Archive for Friday, June 11, 2010

Hummus as mayo swap, and a weight-loss idea

June 11, 2010


Q: What is hummus? Is it healthy for you?

A: Hummus is a staple in Middle Eastern dishes. Its main ingredient is chickpeas (also known as garbanzo beans), blended with other ingredients in a food processor until it becomes a smooth paste. Recipes almost always include tahini (or sesame seed paste) and also commonly call for garlic, lemon juice, olive oil, and a variety of spices and other flavorings. You can also find recipes that include additional ingredients, such as sun-dried tomatoes, spinach, olives, pine nuts, chipotle peppers and my favorite, roasted red peppers.

Hummus is often served as an appetizer or snack, to be spread on pita bread or pita chips, or used as a vegetable dip. Hummus can also be used as a spread on bread for sandwiches or in place of mayonnaise or salad dressing in salads (such as the chicken salad wrap recipe below).

As we know, changing the ingredients will change the end product’s nutritional profile of any recipe. Yet, I do consider hummus to be a very healthful alternative to other types of spreads and dips. If you’re substituting hummus for a sour-cream-based dip or mayonnaise-based spread, of course you’ll be better off. Not only does hummus offer more protein and less fat, the fat it does contain comes from the olive oil and tahini, both of which are chock-full of heart-healthy monounsaturated fat rather than saturated fat, which should be limited.

According to USDA, one tablespoon of commercial hummus has 23 calories, 1 gram protein, 1 gram total fat, 0.2 grams saturated fat, 0.6 gram monounsaturated fat, 0.5 gram polyunsaturated fat, no cholesterol, 2 grams carbohydrates, 0.8 grams dietary fiber, 0.3 milligrams iron, 32 milligrams potassium and 53 milligrams sodium.

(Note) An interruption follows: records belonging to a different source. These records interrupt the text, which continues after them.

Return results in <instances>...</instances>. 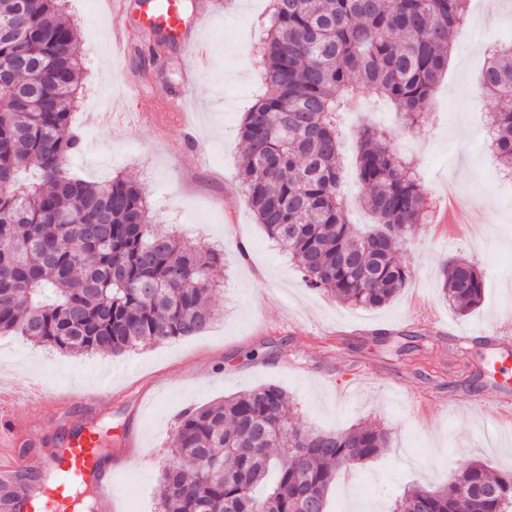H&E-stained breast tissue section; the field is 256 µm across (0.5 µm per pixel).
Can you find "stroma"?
Returning a JSON list of instances; mask_svg holds the SVG:
<instances>
[{"mask_svg": "<svg viewBox=\"0 0 512 512\" xmlns=\"http://www.w3.org/2000/svg\"><path fill=\"white\" fill-rule=\"evenodd\" d=\"M207 2L185 0L193 22L184 42L201 44L207 57L196 71L185 129L167 112L120 113L135 93L165 97L179 90L191 68L184 43L151 58L148 35L135 31L126 45L114 43L106 0H68L84 62L83 95L72 115L82 146L69 169L99 183L115 176L135 181L148 192L153 223L223 250L211 299L216 321L198 335L119 356L64 355L0 335V389L19 394L39 382L51 390L99 392L92 420L133 439L127 466L115 477L122 512H156L162 466L171 460L184 409L268 384L287 392L310 428L371 423L387 432L380 455L333 486L332 512H391L408 487L439 486L454 464L481 460L499 472L512 470V445L497 437L492 422L456 405L460 394L477 397L512 381V359L506 372L493 371L497 352L476 340L462 357L450 344H433L409 360L392 351L400 334L414 328L413 296L465 337L512 307V188L479 142L494 102L470 98L482 50L512 35V0L470 5V24L455 35L448 71L420 126L404 130L389 103L356 102L343 115L350 222L361 228L372 221L359 205L363 188L355 177L356 132L364 125L391 131L398 151L421 171L429 202L427 218L398 249L408 285L378 309L306 288L291 255L257 223L239 178L238 127L266 90L259 48L269 0H223L217 14L206 13ZM451 256L476 262L484 274L482 301L465 316L441 292L442 265ZM419 367L425 376L416 375ZM424 395L446 399L437 418L420 416ZM71 418L46 405L24 439L27 451L51 448Z\"/></svg>", "mask_w": 512, "mask_h": 512, "instance_id": "1", "label": "stroma"}]
</instances>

But, like anything, you have to watch your portions to be certain hummus fits into a healthful diet. If you serve up a half-cup of hummus, you’ll be treating yourself to more than 200 calories and 10 to 12 grams of fat.

Here’s a recipe shared in the fourth issue of this year’s Walk Kansas newsletter. It is a hit! To change it up a bit, I like to serve it on the 100 percent whole-wheat thin buns instead of turning it into a wrap.

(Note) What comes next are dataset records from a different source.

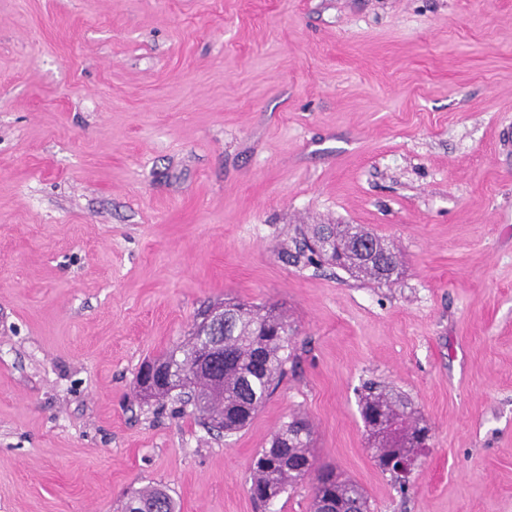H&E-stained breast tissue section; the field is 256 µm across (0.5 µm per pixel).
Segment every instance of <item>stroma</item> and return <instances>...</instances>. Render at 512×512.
Wrapping results in <instances>:
<instances>
[{"label":"stroma","instance_id":"obj_1","mask_svg":"<svg viewBox=\"0 0 512 512\" xmlns=\"http://www.w3.org/2000/svg\"><path fill=\"white\" fill-rule=\"evenodd\" d=\"M318 224L397 281L298 256ZM227 299L293 329L228 437L137 386ZM368 380L432 429L407 491ZM295 415L371 512H512V0H0V512H310L248 492ZM316 241L323 244L314 250L309 242ZM302 246V250L306 248L311 254L324 257L354 277L378 283L392 282L398 266L389 243L361 225L318 224L312 230L311 240L304 238ZM174 509L168 494L157 487L139 491L125 505V512H174Z\"/></svg>","mask_w":512,"mask_h":512}]
</instances>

Vegetable Wraps with Chicken and Hummus

1 cup diced, cooked chicken (or salmon)

1/2 cup chopped cucumber

1/2 cup chopped sweet bell pepper (red, yellow or green)

6 thin, fresh asparagus spears (steamed, chilled and chopped)

1/2 cup chopped lettuce greens

8 quartered cherry tomatoes

1/2 cup hummus (I use the Sabra Roasted Red Pepper Hummus — it’s mild and yummy)

4 whole-wheat flour tortillas (6 to 7 inches in diameter)

4 lettuce leaves or leaf spinach

In a bowl, combine chicken, cucumber, pepper, asparagus, chopped greens, tomatoes and hummus. (Add different vegetables according to the season and your family’s preferences.)

Heat tortillas 15 to 20 seconds in microwave before assembling. Place tortillas on the counter and cover each with spinach or a lettuce leaf. Divide the chicken/vegetable mixture in fourths and spread on each tortilla, leaving at least a half-inch border around the edge. Roll filled tortillas tightly, tucking in the edges as you roll.

Makes 4 servings.

Q: What is hara hachi bu?

A: From the Japanese, hara hachi bu means “8 parts out of 10 full,” or eat a little less.

The idea is to eat until you are 80 percent full. This way you naturally consume 20 percent less calories. The secret? It goes back to “mind over matter” in that you override your body’s hunger signals every time you eat.

So here are some reminders to help you hara hachi bu:

l Use a smaller plate.

l Don’t buy junk food. Out of sight, out of mind.

l Limit portion sizes.

l Slow down! It takes about 20 minutes for the stomach to tell the brain it is full.

l Eat vegetables, fruits, legumes, whole grains to help feel fuller.

l Enjoy your food! Soak in the aromas and flavors in every bite.

At the Kansas Nutrition Council Annual Conference this year, the keynote speaker, Georgia Kostas, shared that it takes about 4 cups of food in our stomach to make us feel full. Therefore, if you eat an apple and an orange (which would be equivalent to 2 cups total) before eating your meal, you’ll feel full faster and eat less, if you pay attention to your hunger cues.